Texto:
■ ■ ■ ■ ■ ■ ■
Precisamente para salvar ese inconveniente, nacieron los micros de *diadema*.
A través de un brazo articulado, el micrófono queda cerca de la boca, generalmente en la mejilla. En estos casos podemos desentendernos del cuidado de los giros de la cabeza, pues el micro permanecerás siempre a la misma distancia en relación a la boca.
Como inconveniente, para mi gusto, que es más antiestético y que nos limita algunas cuestiones, tales como cambios de vestuario, el uso de pañuelos o bufandas y, en ocasiones, la utilización de sombreros.
De todas maneras, hemos de decir que es éste el tipo de micrófonos que se está imponiendo hoy, pues resulta más cómodo, rápido y nos permite centrarnos en lo que estamos haciendo, desentendiéndonos un poco del micrófono.


Para amantes de lo discreto, para quien no desea llevar su mejilla hipotecada por un cachito de plástico, he visto espectáculos donde los actuantes llevan el micro de corbata en la frente (camuflado por una cinta, diadema o similares, según su personaje); en el cuello (no evita las dificultades en los giros de cabeza) y en el pelo. De esa manera eluden la visión del aparato y no tienen que preocuparse tanto por la direccionalidad.
■ ■ ■ ■ ■ ■ ■
Datos mostrados:
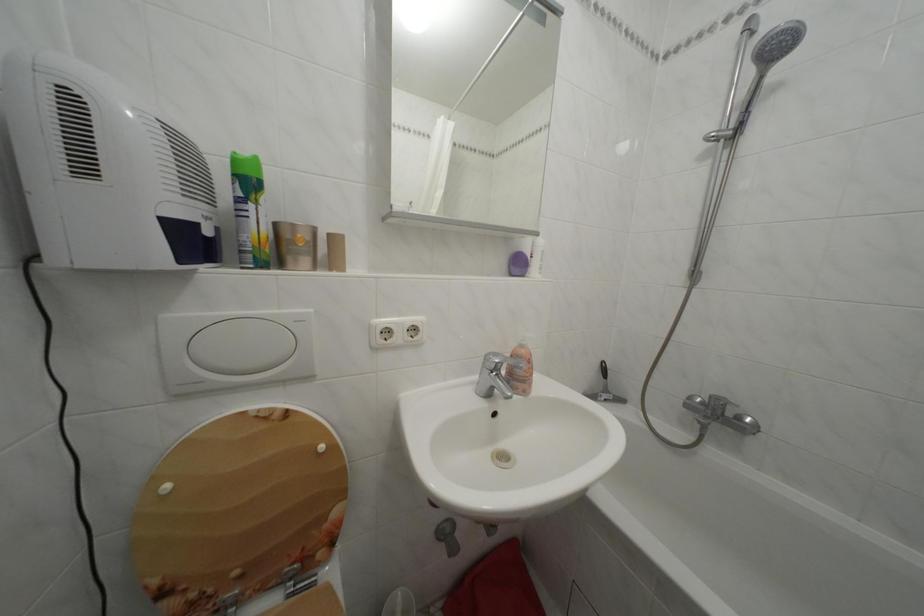
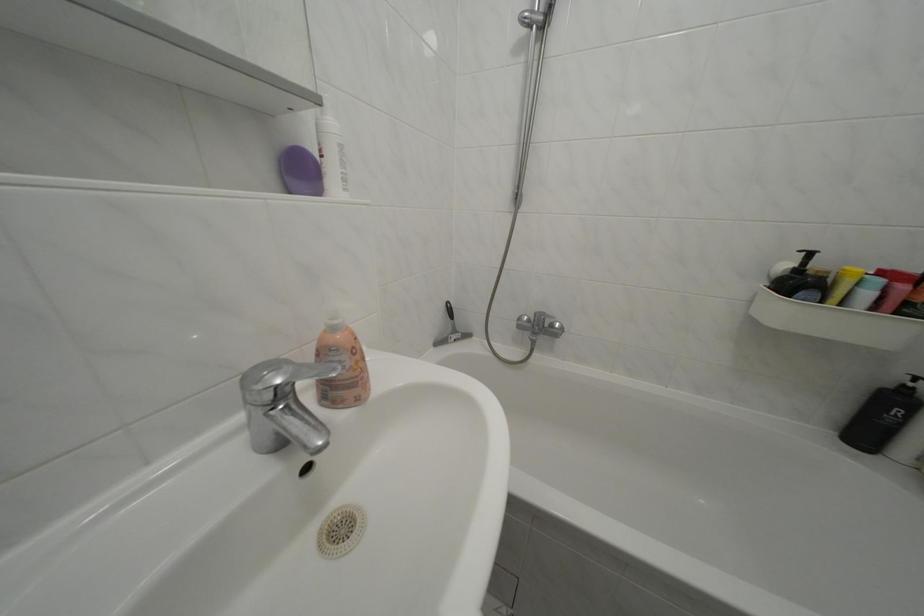
Find the pixel in the second image that matches point (530, 352) in the first image.

(342, 334)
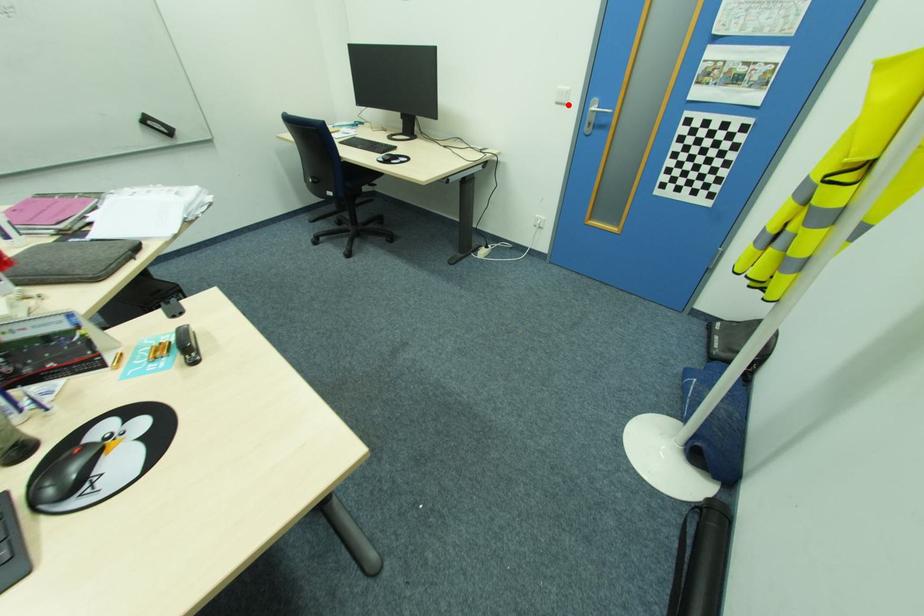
■ ■ ■ ■ ■ ■ ■
Consigna 1: En el texto sobre micrófonos, convierte en una lista breve el párrafo que empieza con "Para amantes de lo discreto" y conserva sus datos principales.
Consigna 2: Según el texto sobre micrófonos, ¿dónde suele quedar el micrófono de diadema gracias al brazo articulado?

Respuesta final 1:
- Es una opción para quienes prefieren la discreción y no quieren llevar un trozo de plástico en la mejilla.
- En algunos espectáculos, los actuantes llevan el micro de corbata en la frente, camuflado con una cinta, una diadema o algo similar según su personaje.
- Otros lo llevan en el cuello, aunque así no se evitan las dificultades en los giros de cabeza.
- También se coloca en el pelo.
- Con estas formas se oculta el aparato y no hay que preocuparse tanto por la direccionalidad.

Respuesta final 2: Cerca de la boca, generalmente en la mejilla.